Sunday, July 15, 2012

Quote of the Day: Andrew Sullivan on Romney's Bain Fiasco

As I've acknowledged before, I have zero sympathy of Mitt Romney who I view as a cynical calculating liar.  He will literally say anything that he deems expedient. And as his Bain "problem" intensifies, I can only savor every moment that Romney twists on the rope of his own making.  He's knowingly lied, he's contradicted himself, and he's had his minions lie for him.  Now, it's deservedly biting him in the ass big time.  Andrew Sullivan sums up the situation, particularly the double standard that Mitt "Pinocchio" Romney would inflict on Barack Obama:

So either Ed Gillespie and Romney are lying now, or Romney and his lawyer were lying then. Which is it? They were and are obviously trying to have it every which way to suit whatever purpose at the moment. But legally, CEOs are responsible for their companies, whether they are managing them full time, part time or even retroactively retiring while managing them. Period. The buck stops with the CEO, just as much as it stops with a president. As a Bain partner at the time said today:
“Mitt’s names were on the documents as the chief executive and sole owner of the company,” Ed Conard, who served as a partner at Bain Capital from 1993 to 2007, said in an exclusive interview with Up w/ Chris Hayes. Asked again if Romney was chief executive officer of Bain Capital from 1999 to 2002, Conard said, “Legally, on documents, I suppose, yes.”
Romney, in other words, doesn't have a leg to stand on. He has been running a campaign against the "Obama economy" insisting that the president own every single month he has been in office in order to condemn his economic management all the more - despite at least a first year in which Obama cannot really be held responsible for the fallout of an economic collapse he inherited. So Romney insists on maximal responsibility for Obama and the economy.

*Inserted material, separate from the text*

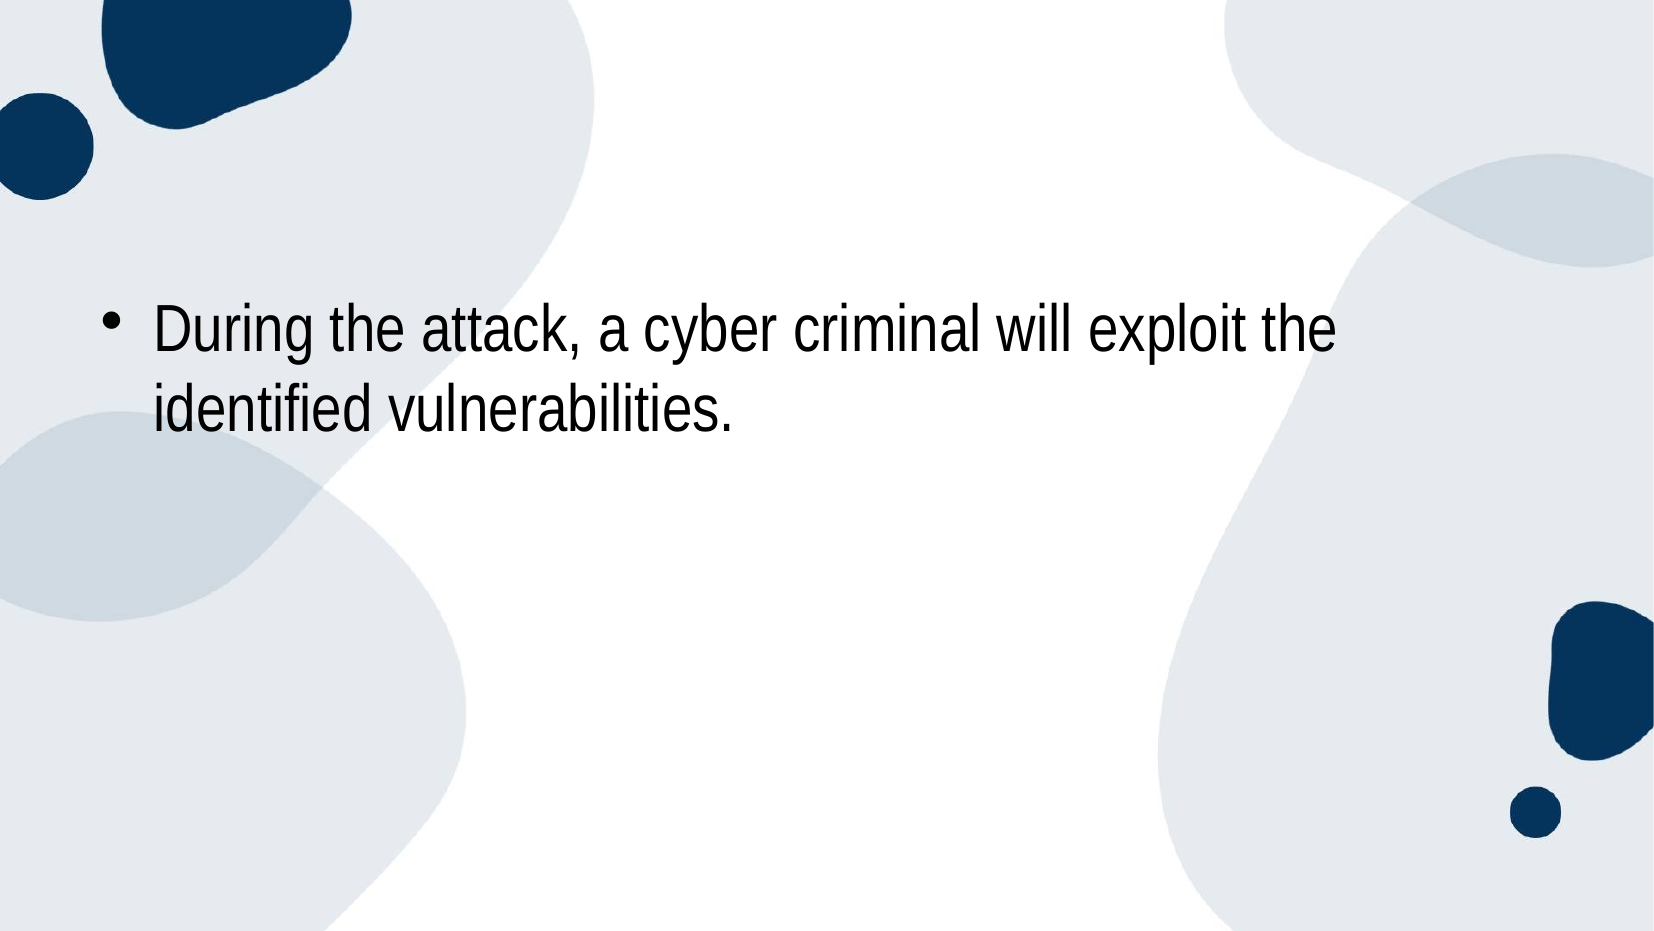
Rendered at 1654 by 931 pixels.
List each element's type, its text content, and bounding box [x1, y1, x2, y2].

picture [0, 0, 1654, 931]
list During the attack, a cyber criminal will exploit the identified vulnerabilities. [82, 284, 1571, 646]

But responsibility for Bain? Think about it. No one disputes that Romney co-founded Bain, hired most of its staff, and honed its methods and strategies from 1984 to 2002. No one can dispute that he was paid at least $100,000 from 1999 to 2002 for being CEO. There is no massive difference between the kind of strategies Bain pursued from 1984 to 1999 when Romney was managing full-time and from 1999 to 2002, when he was managing part-time and by his own lawyer's assertion that his Bain activities "continued unabated just as they had." Is Romney saying that nothing that happened at Bain after 1999 is his responsibility but that everything that happened after January 2009 is all Barack Obama's fault?

Yep, that's what he's saying. It's a pathetic double standard argument from a suddenly pathetic and panicking campaign. The only way he can dig out of this hole - yes, Bill Kristol is right - is to release 12 years of tax returns just as his father did. Until he does, the Obama campaign has every right to double and triple their insistent criticism of Romney's Bain record. And there will be more and more blood in the water.

Will Romney release his tax returns?   I for one am not holding my breath.  One simply does not act as if he's hiding something - in this case whatever picture will be shown by Romney's tax returns - unless they have something to hide.  I fully believe that Romney will not release his tax returns either (i) because they will confirm his continued Bain involvement or (ii) because they would show a level of income that would shock the conscience of most Americans.  Either way Romney loses big time.